Average speed: The average speed of something is calculated by dividing the total distance travelled by the total time it took to travel that distance.
So, we will apply a mathematical formula for it and keep the given value in the formula.

Complete step by step solution:
Given that,
Distance covered in the first hour is 1 km.
Distance covered in the second hour is 0.5km.
Distance covered in the third hour is 0.3km.
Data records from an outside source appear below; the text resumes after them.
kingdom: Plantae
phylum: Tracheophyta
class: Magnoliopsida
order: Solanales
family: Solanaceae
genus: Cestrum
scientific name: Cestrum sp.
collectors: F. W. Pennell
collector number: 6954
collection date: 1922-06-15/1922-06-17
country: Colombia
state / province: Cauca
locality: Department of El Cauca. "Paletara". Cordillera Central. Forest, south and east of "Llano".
The total distance travelled $= 1{\text{ }}km + 0.5{\text{ }}km + 0.3{\text{ }}km = 1.8{\text{ }}km.$
Total time taken $= 1hr + 1hr + 1hr = 3hr$
Now, $Average{\text{ }}speed = \dfrac{{Total{\text{ }}distance{\text{ }}traveled}}{{Total{\text{ }}time{\text{ }}taken}}$
So, keeping value in it,
$Average{\text{ }}speed = \dfrac{{1.8}}{3}$
$= 0.6km{h^{ - 1}}$
Now let's convert $kmh{r^{ - 1}}$ to $m{\sec ^{ - 1}}$
Since,
We know $1{\text{ }}km = 1000{\text{ }}m$
and $1hr = \left( {60 \times 60} \right)s{\text{ }} = 3600s$
So, $1kmh{r^{ - 1}} = \dfrac{{1000}}{{60 \times 60}}$
Now convert above calculated value:
So, $0.6\dfrac{{km}}{{hr}} = 0.6 \times \dfrac{{1000}}{{3600}}$
$\Rightarrow 0.6 \times \dfrac{{1000}}{{3600}} = \dfrac{{600}}{{3600}}$
$= \dfrac{1}{6}m{s^{ - 1}}$

Note:
Newton's first law asserts that if a body is at rest or moving in a straight path at a constant speed, it will remain at rest or continue to move in a straight line at a constant speed until acted upon by a force. The law of inertia is the name given to this concept. The second law of Newton is a quantitative description of the effects that a force can have on a body's motion. It asserts that the force imposed on a body equals the time rate of change of its momentum in both magnitude and direction. The product of a body's mass and velocity determines its momentum.